======== SELECTED PASSAGE ========
From 2ec14979a8f5e9665b7490fe580d3c49d831b4eb Mon Sep 17 00:00:00 2001
From: Aliaksandr Valialkin <valyala@victoriametrics.com>
Date: Thu, 30 Nov 2023 01:47:03 +0200
Subject: [PATCH] go_metrics.go: use histogram buckets instead of summary for
 Go runtime histogram

It is unclear how and when to reset summary - it is smoothed during the Go app uptime.
On the other hand, histogram buckets can be wrapped into increase() or rate() in order
to calculate the histogram distribution on arbitrary time range.

Limit the number of buckets per Go runtime histogram to 30 in order to prevent from high cardinality issues.
---
 go_metrics.go      | 44 +++++++++++++++++++++++++++++++-------------
 go_metrics_test.go | 41 +++++++++++++++++++++--------------------
 2 files changed, 52 insertions(+), 33 deletions(-)
========
> [TASKS TO PERFORM]
1. Answer these about the go_metrics.go patch:
(a) What is the maximum number of buckets allowed per Go runtime histogram?
(b) Which two functions can histogram buckets be wrapped into?
(c) How many files changed, and how many insertions and deletions were there?
2. Can you write the next part of the go_metrics.go patch, starting right after its summary line of changed files?
======== SUPPLIED INFORMATION ========
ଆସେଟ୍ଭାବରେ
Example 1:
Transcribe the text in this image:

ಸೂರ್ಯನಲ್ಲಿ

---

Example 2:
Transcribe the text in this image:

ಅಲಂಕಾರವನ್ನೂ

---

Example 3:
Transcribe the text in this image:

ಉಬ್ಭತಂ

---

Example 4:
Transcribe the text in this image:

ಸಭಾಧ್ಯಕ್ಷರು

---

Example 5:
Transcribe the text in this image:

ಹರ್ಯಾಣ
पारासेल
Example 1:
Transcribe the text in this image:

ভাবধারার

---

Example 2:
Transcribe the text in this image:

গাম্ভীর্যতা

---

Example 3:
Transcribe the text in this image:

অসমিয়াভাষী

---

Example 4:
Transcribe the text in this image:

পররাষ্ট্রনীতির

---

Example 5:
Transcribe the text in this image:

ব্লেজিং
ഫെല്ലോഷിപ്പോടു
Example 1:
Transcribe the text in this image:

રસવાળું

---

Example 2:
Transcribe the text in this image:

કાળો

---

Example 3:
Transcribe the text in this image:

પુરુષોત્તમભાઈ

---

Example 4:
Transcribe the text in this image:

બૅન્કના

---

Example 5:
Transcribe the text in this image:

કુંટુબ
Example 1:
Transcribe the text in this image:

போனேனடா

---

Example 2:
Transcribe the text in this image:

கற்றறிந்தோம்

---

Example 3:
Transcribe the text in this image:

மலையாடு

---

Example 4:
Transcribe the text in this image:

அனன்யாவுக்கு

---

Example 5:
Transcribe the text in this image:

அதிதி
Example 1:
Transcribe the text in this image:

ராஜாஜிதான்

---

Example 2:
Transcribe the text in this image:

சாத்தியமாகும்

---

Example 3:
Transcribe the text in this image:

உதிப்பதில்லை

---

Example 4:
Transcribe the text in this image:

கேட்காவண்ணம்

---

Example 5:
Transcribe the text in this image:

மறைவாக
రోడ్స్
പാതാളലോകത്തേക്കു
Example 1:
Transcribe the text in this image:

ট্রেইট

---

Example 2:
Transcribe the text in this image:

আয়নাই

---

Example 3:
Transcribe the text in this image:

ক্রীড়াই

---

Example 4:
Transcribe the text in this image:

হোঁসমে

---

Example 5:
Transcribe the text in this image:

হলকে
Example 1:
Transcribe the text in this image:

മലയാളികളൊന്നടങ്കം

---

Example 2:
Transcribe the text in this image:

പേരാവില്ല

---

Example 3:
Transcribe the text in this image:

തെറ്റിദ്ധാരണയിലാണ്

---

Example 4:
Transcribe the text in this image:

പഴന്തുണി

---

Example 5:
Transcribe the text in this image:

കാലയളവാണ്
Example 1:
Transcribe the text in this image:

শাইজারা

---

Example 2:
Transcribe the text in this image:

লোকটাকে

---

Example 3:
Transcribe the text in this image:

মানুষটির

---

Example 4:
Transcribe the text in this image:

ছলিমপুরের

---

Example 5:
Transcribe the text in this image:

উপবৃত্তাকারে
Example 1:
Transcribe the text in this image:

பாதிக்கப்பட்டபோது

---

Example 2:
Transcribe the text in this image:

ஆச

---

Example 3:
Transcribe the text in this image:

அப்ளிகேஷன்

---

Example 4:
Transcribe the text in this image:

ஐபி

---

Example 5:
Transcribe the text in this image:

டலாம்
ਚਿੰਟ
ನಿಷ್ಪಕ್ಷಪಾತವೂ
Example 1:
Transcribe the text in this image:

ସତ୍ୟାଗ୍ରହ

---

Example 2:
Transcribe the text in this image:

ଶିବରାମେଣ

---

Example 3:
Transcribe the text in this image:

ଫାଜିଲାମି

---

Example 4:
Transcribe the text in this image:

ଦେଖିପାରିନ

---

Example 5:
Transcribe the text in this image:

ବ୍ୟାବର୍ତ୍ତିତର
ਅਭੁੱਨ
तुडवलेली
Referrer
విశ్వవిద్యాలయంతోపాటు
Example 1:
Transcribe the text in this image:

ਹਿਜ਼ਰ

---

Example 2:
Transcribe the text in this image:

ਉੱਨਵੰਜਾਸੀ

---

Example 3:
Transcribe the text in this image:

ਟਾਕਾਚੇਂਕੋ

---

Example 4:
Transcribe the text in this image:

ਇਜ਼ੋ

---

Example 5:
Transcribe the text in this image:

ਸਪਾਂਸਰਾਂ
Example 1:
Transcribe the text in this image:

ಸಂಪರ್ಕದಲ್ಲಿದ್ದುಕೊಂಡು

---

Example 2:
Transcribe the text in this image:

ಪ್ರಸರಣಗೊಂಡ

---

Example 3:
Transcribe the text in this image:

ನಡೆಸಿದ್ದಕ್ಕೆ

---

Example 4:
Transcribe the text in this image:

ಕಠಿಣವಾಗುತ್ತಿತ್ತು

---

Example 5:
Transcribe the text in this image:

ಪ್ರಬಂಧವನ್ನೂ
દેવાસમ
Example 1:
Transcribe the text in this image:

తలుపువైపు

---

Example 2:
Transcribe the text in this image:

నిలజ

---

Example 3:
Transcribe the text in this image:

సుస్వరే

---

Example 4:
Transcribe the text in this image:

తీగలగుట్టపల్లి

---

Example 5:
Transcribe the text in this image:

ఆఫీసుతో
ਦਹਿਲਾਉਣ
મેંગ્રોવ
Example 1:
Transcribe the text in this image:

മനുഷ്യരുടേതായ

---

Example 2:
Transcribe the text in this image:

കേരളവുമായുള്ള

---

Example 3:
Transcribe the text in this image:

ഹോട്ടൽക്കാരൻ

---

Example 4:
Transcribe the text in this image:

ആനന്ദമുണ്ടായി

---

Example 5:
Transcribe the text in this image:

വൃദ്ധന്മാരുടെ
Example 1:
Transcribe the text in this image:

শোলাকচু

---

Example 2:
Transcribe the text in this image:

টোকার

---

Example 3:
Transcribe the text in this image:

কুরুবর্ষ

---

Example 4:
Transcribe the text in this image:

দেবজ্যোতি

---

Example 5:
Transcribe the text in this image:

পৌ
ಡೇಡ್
========
======== SUPPLIED INFORMATION ========
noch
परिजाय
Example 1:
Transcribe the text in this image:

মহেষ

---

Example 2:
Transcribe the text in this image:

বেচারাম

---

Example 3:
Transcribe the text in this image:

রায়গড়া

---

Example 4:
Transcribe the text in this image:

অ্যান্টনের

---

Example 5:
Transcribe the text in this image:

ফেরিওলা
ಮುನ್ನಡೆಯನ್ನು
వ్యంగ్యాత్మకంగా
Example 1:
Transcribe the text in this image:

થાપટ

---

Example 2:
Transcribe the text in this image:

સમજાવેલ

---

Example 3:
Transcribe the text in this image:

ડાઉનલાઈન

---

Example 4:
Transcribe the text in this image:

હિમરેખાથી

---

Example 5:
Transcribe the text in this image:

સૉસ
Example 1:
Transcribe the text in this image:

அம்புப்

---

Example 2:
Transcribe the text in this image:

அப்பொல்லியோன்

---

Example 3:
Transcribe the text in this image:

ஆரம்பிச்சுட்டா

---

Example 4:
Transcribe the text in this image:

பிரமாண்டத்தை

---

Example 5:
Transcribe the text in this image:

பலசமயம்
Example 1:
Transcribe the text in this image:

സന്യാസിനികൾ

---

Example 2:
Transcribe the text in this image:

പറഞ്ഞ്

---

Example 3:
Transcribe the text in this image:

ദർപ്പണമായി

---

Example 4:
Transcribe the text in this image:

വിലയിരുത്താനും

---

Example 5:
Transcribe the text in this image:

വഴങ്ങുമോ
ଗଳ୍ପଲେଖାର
========
> [RESPONSES TO THE EXERCISE]
1.
(a) 30
(b) increase() and rate()
(c) 2 files changed, with 52 insertions and 33 deletions.

2.
diff --git a/go_metrics.go b/go_metrics.go
index 0bdb20a..5de7cb8 100644
--- a/go_metrics.go
+++ b/go_metrics.go
@@ -6,6 +6,7 @@ import (
 	"math"
 	"runtime"
 	runtimemetrics "runtime/metrics"
+	"strings"
 
 	"github.com/valyala/histogram"
 )
@@ -104,23 +105,40 @@ func writeRuntimeMetric(w io.Writer, name string, sample *runtimemetrics.Sample)
 }
 
 func writeRuntimeHistogramMetric(w io.Writer, name string, h *runtimemetrics.Float64Histogram) {
-	// Expose histogram metric as summary, since Go runtime returns too many histogram buckets,
-	// which may lead to high cardinality issues at the scraper side.
 	buckets := h.Buckets
 	counts := h.Counts
-	totalCount := uint64(0)
-	for _, count := range counts {
-		totalCount += count
+	if len(buckets) != len(counts)+1 {
+		panic(fmt.Errorf("the number of buckets must be bigger than the number of counts by 1 in histogram %s; got buckets=%d, counts=%d", name, len(buckets), len(counts)))
 	}
-	for _, q := range defaultSummaryQuantiles {
-		upperBound := uint64(math.Ceil(q * float64(totalCount)))
-		runningCount := uint64(0)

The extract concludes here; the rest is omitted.